--- SUPPLIED DATA Enclosed Below ---

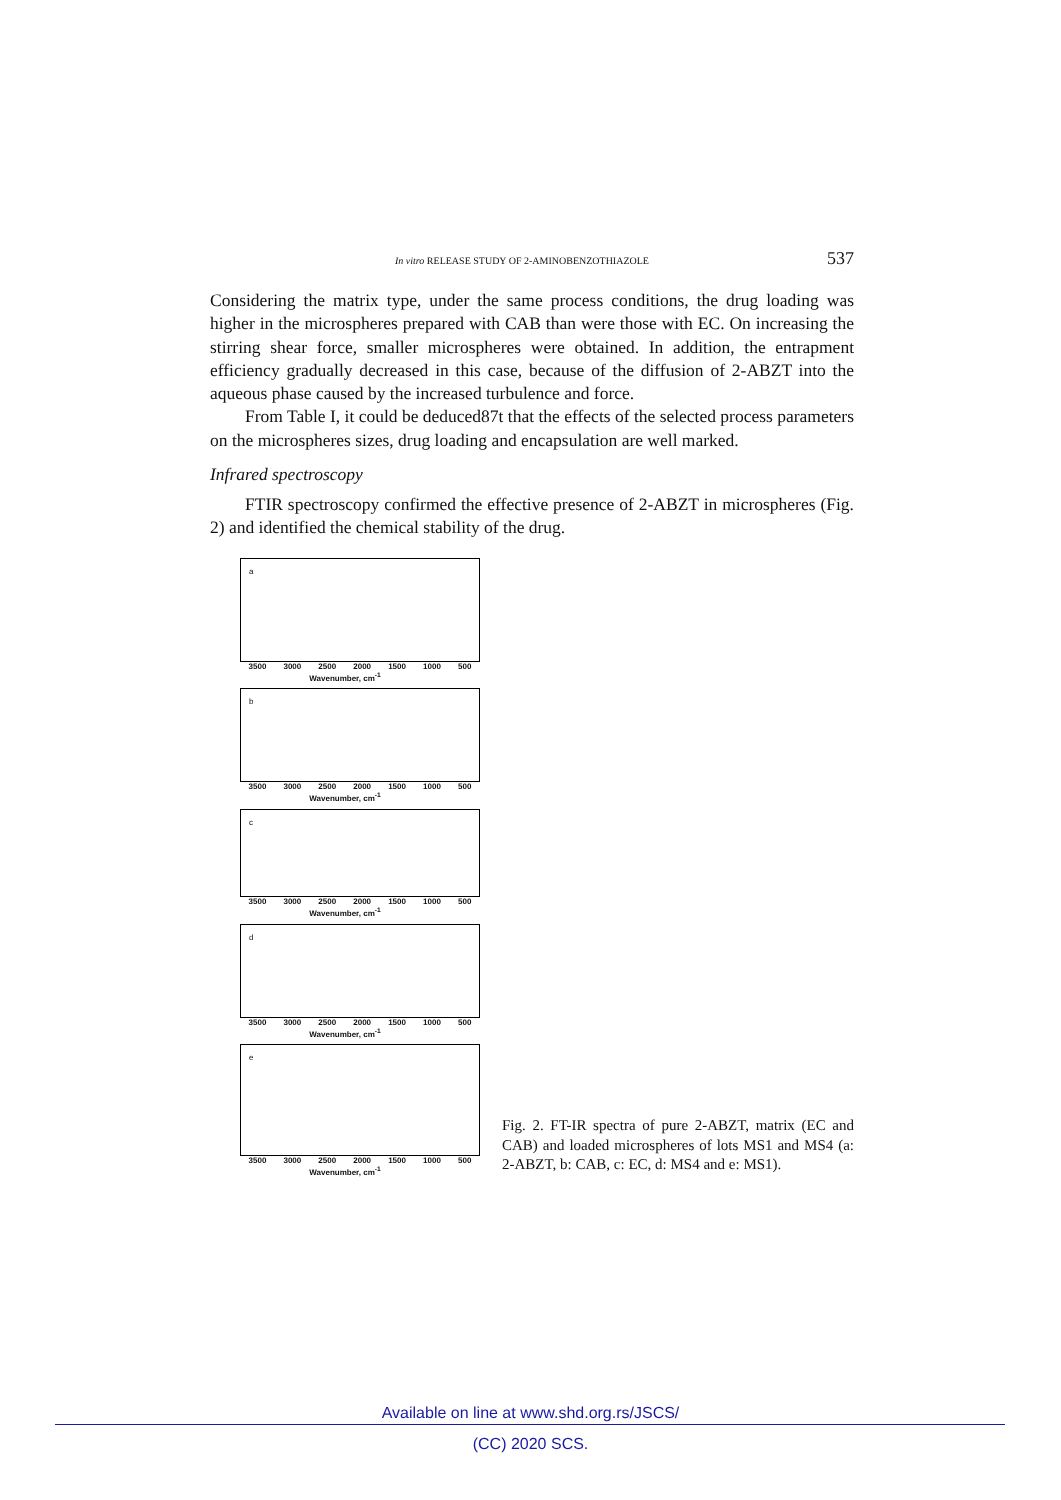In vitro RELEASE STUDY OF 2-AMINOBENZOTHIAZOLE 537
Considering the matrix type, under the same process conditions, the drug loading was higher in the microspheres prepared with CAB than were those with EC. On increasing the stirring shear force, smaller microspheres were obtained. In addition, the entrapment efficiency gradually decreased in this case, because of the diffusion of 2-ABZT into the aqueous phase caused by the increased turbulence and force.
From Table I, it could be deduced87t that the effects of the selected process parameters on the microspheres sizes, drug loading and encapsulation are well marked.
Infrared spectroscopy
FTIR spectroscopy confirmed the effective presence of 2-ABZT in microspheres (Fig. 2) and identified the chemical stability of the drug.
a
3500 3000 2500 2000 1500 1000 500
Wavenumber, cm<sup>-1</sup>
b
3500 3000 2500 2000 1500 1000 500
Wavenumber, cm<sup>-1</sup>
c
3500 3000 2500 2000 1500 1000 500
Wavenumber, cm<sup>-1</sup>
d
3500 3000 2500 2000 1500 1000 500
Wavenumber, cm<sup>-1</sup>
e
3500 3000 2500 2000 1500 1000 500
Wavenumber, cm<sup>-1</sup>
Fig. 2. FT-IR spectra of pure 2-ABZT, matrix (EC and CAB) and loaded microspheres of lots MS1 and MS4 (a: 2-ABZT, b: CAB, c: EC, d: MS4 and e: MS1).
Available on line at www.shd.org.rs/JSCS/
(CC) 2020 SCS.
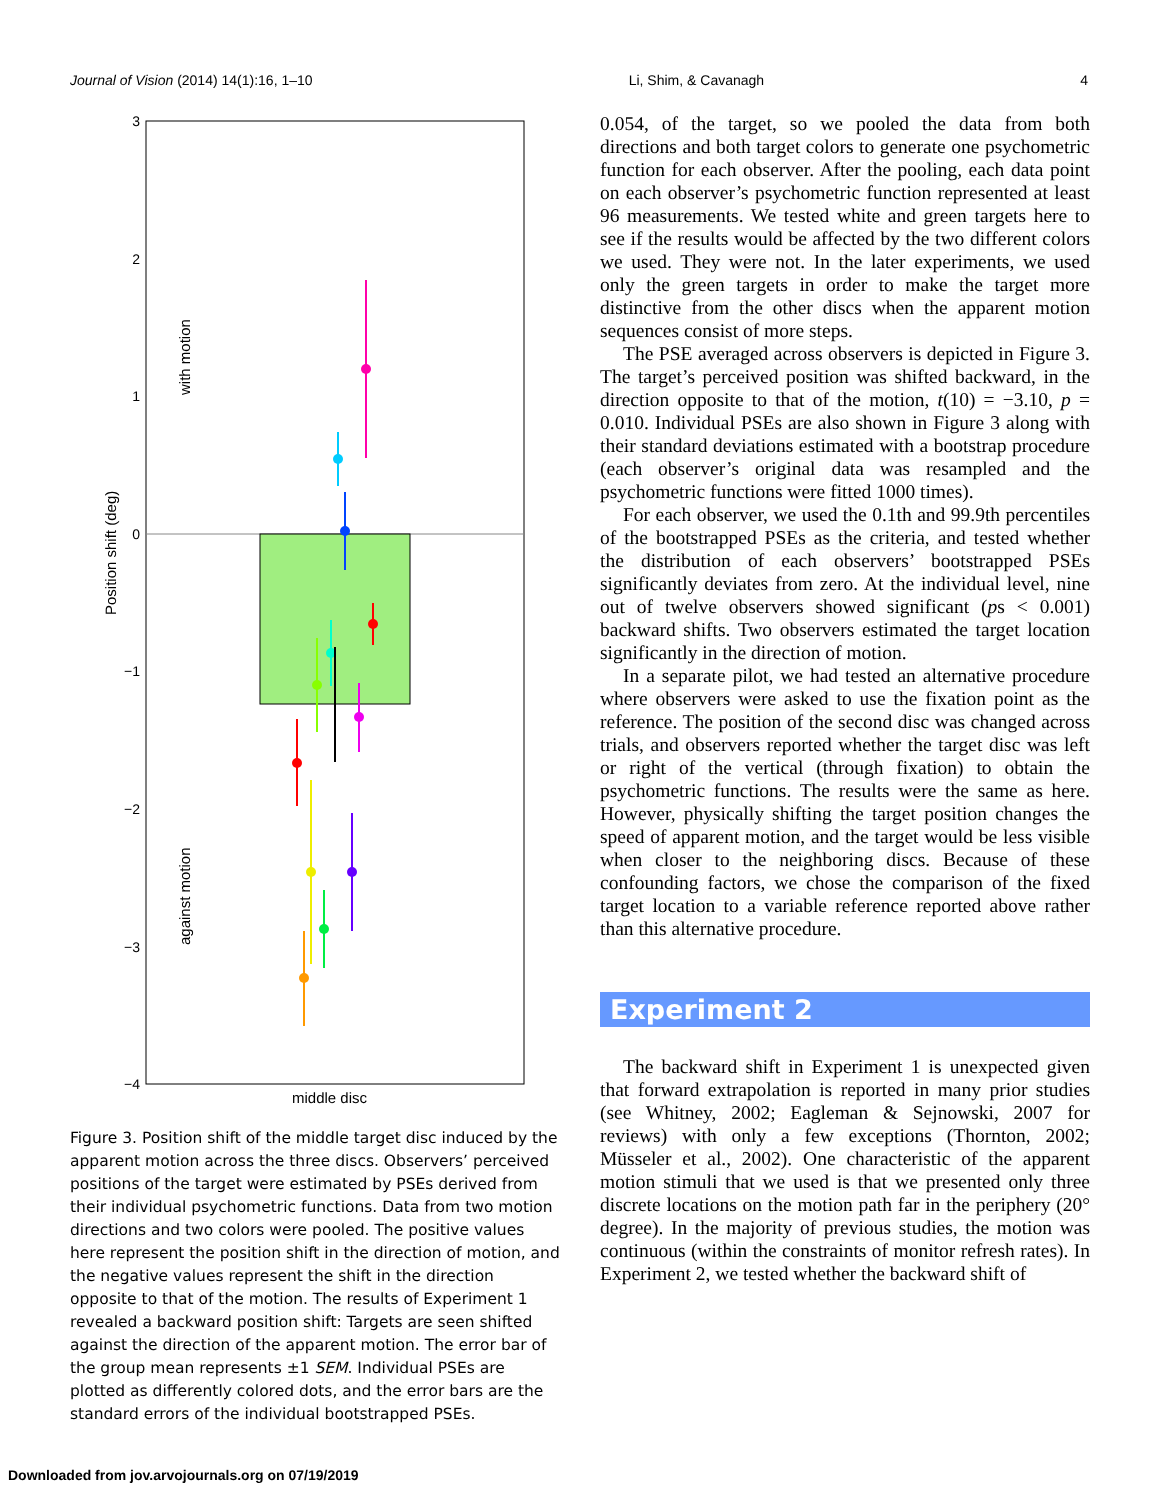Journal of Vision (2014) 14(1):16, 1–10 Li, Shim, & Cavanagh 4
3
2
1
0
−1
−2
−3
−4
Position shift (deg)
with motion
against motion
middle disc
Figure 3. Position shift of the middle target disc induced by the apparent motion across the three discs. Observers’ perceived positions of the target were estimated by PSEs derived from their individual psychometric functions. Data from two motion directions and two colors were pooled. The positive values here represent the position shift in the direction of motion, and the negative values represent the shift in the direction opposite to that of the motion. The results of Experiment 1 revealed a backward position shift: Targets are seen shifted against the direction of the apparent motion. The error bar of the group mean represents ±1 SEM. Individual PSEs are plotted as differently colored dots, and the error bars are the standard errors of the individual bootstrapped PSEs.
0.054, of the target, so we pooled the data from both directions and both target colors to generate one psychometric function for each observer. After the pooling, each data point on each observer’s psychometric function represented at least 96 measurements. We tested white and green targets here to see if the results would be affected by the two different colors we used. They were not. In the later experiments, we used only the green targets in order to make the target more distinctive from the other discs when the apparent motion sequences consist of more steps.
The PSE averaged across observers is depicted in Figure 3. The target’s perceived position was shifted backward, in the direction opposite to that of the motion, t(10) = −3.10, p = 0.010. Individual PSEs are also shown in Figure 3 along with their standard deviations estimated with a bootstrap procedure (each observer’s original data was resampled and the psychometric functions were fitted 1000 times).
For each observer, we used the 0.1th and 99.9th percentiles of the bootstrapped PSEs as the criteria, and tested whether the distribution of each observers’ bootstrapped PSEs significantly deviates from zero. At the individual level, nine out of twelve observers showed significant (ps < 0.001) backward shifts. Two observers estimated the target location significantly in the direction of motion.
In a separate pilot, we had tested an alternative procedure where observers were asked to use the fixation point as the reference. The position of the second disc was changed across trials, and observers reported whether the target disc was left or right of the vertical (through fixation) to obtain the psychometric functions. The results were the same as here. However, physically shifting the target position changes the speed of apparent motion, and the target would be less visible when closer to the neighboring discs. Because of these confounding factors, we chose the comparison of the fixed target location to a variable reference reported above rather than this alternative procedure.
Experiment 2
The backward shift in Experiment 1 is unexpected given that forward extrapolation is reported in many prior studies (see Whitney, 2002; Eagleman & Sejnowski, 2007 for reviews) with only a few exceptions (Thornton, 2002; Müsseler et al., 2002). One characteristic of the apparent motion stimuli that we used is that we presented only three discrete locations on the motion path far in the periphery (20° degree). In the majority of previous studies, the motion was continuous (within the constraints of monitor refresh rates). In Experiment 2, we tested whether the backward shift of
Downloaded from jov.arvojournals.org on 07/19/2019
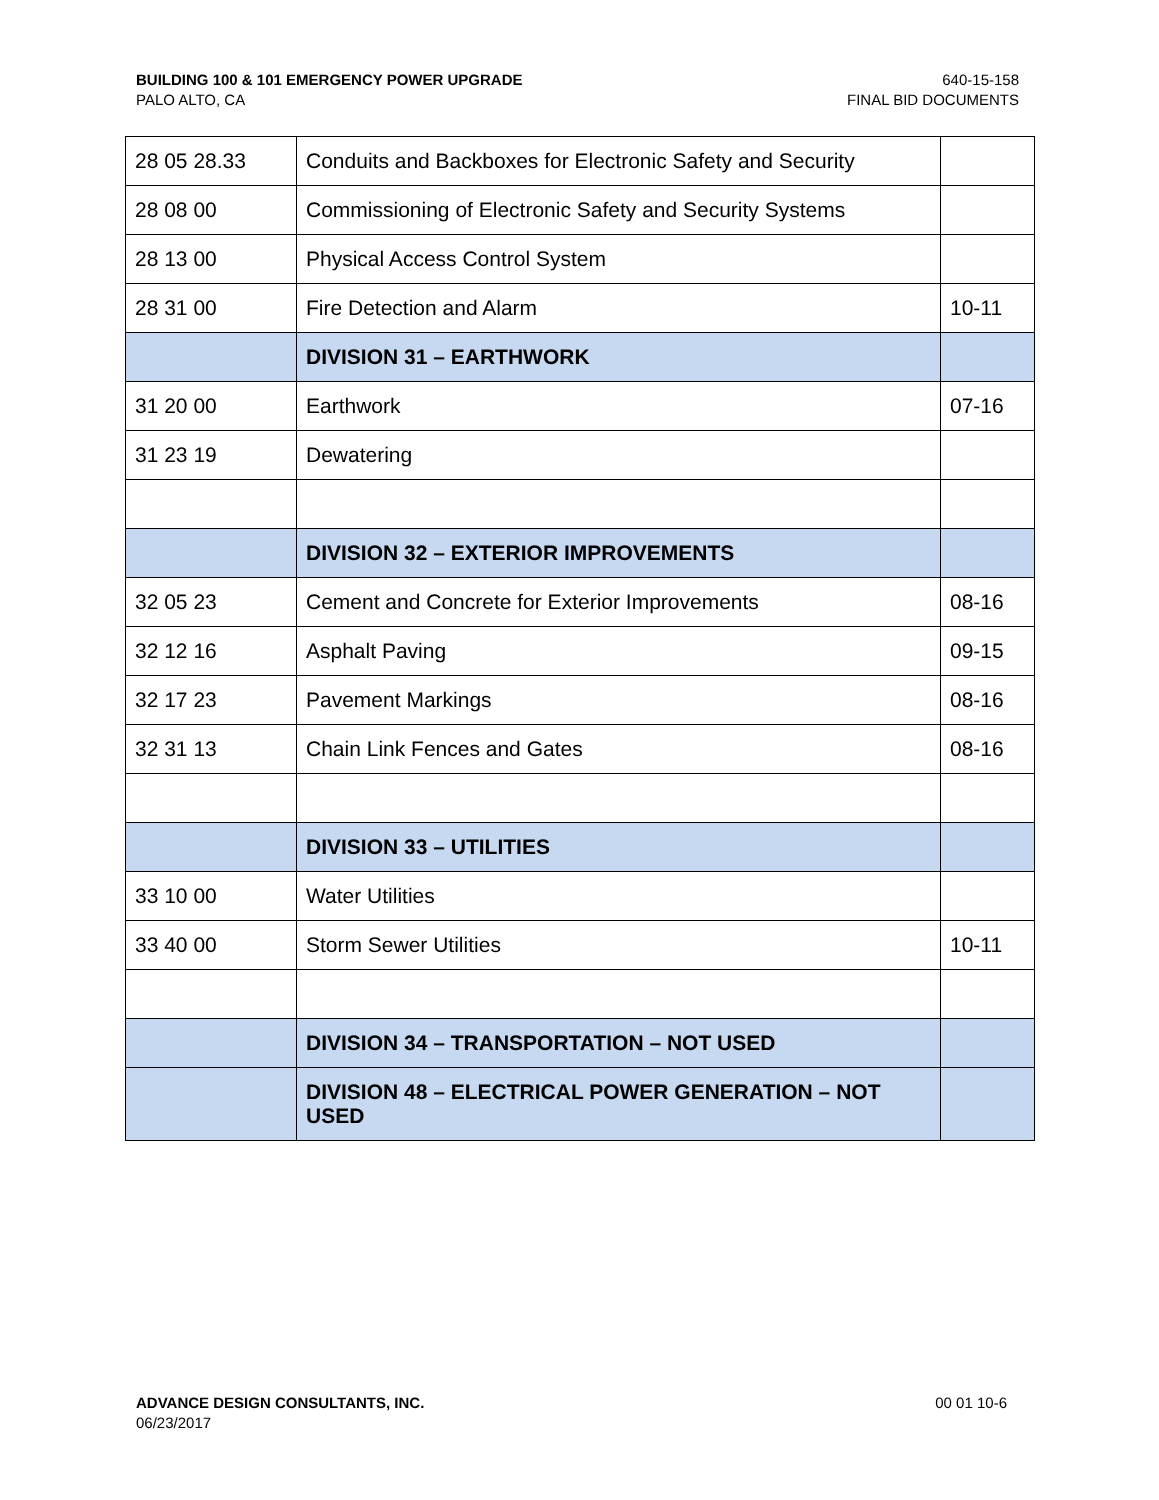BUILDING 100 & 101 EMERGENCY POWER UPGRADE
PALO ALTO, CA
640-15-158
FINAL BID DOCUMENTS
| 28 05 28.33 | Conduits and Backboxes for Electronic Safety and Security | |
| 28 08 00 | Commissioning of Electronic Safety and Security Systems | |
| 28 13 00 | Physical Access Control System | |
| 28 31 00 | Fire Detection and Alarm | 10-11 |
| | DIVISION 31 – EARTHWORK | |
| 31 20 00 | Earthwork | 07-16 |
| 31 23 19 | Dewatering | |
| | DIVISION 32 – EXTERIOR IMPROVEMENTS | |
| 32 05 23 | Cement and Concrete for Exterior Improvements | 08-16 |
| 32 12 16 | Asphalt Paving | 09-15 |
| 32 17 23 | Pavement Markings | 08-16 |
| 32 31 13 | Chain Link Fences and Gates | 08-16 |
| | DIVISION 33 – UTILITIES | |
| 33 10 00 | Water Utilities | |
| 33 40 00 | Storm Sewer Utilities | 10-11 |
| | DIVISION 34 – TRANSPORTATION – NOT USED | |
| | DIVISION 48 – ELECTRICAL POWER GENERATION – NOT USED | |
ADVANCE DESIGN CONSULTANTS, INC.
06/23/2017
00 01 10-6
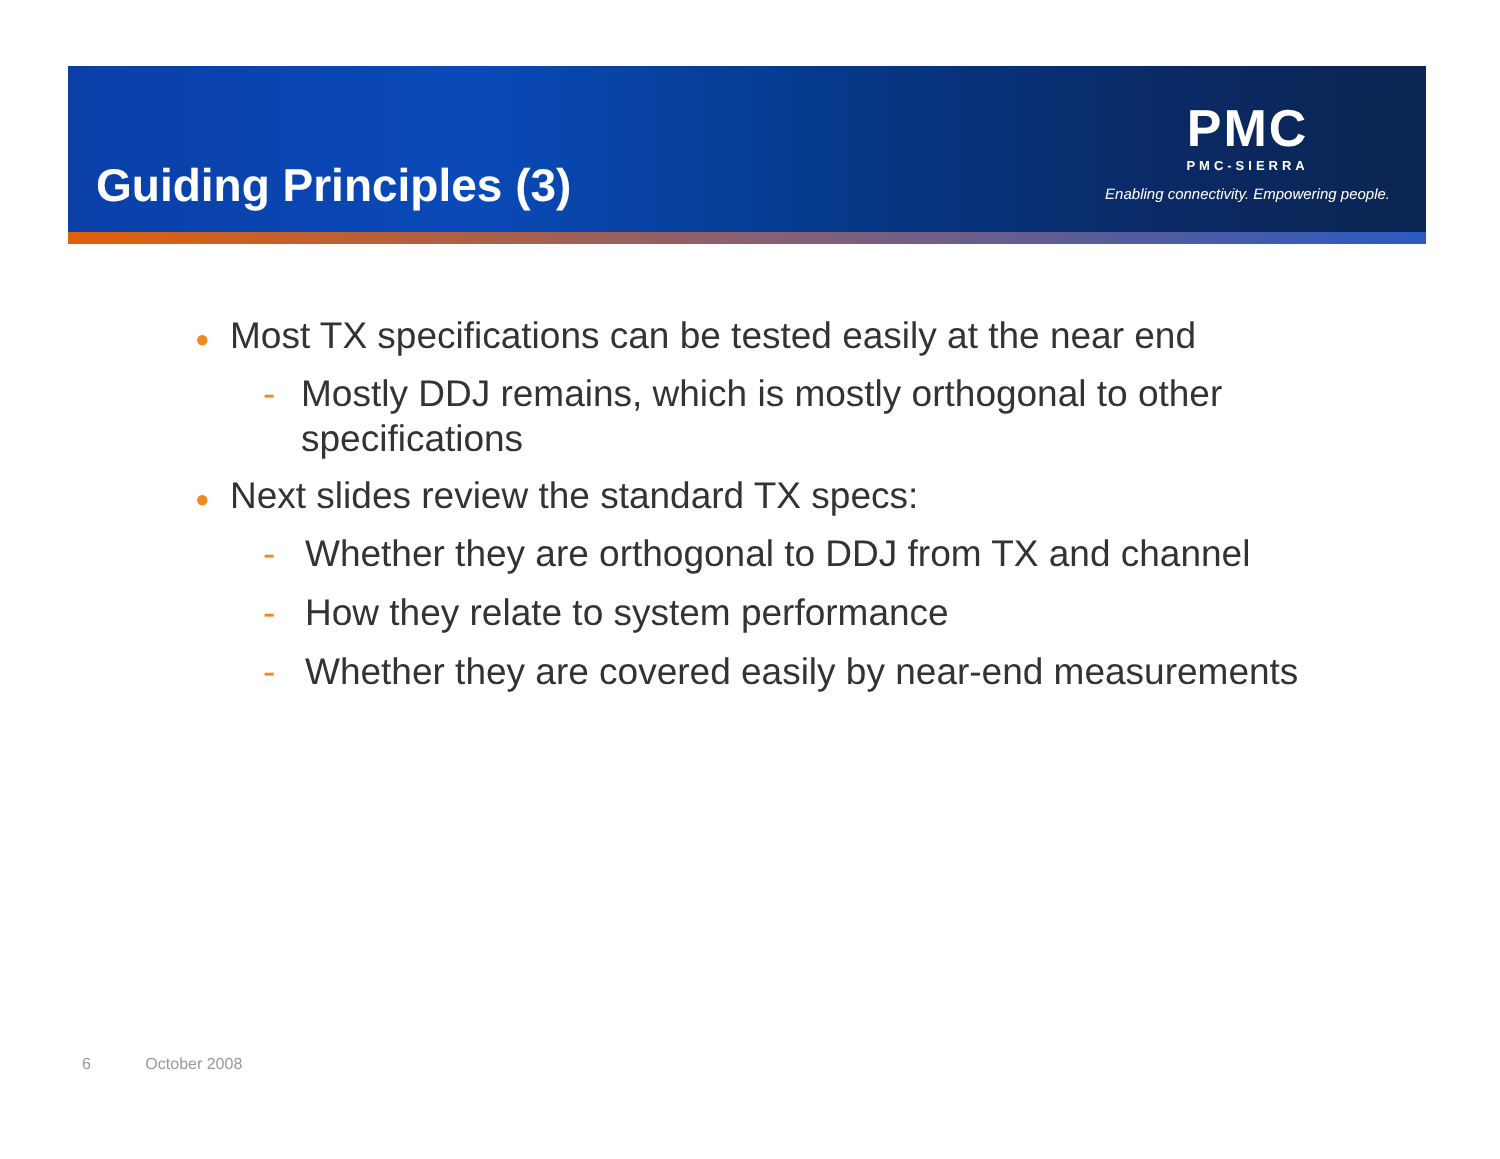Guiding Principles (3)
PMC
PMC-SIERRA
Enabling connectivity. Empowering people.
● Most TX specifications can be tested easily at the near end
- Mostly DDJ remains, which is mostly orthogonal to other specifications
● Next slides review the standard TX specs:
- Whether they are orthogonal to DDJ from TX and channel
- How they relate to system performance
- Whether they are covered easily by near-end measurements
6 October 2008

--- End of Enclosed SUPPLIED DATA ---

= TASK TO COMPLETE =
Where pictures appear, drop them, and reproduce exactly only the lines running from the beginning of the data to the line that contains "middle disc", inclusive.

= SOLUTION TO THE EXERCISE =
In vitro RELEASE STUDY OF 2-AMINOBENZOTHIAZOLE 537
Considering the matrix type, under the same process conditions, the drug loading was higher in the microspheres prepared with CAB than were those with EC. On increasing the stirring shear force, smaller microspheres were obtained. In addition, the entrapment efficiency gradually decreased in this case, because of the diffusion of 2-ABZT into the aqueous phase caused by the increased turbulence and force.
From Table I, it could be deduced87t that the effects of the selected process parameters on the microspheres sizes, drug loading and encapsulation are well marked.
Infrared spectroscopy
FTIR spectroscopy confirmed the effective presence of 2-ABZT in microspheres (Fig. 2) and identified the chemical stability of the drug.
a
3500 3000 2500 2000 1500 1000 500
Wavenumber, cm<sup>-1</sup>
b
3500 3000 2500 2000 1500 1000 500
Wavenumber, cm<sup>-1</sup>
c
3500 3000 2500 2000 1500 1000 500
Wavenumber, cm<sup>-1</sup>
d
3500 3000 2500 2000 1500 1000 500
Wavenumber, cm<sup>-1</sup>
e
3500 3000 2500 2000 1500 1000 500
Wavenumber, cm<sup>-1</sup>
Fig. 2. FT-IR spectra of pure 2-ABZT, matrix (EC and CAB) and loaded microspheres of lots MS1 and MS4 (a: 2-ABZT, b: CAB, c: EC, d: MS4 and e: MS1).
Available on line at www.shd.org.rs/JSCS/
(CC) 2020 SCS.
Journal of Vision (2014) 14(1):16, 1–10 Li, Shim, & Cavanagh 4
3
2
1
0
−1
−2
−3
−4
Position shift (deg)
with motion
against motion
middle disc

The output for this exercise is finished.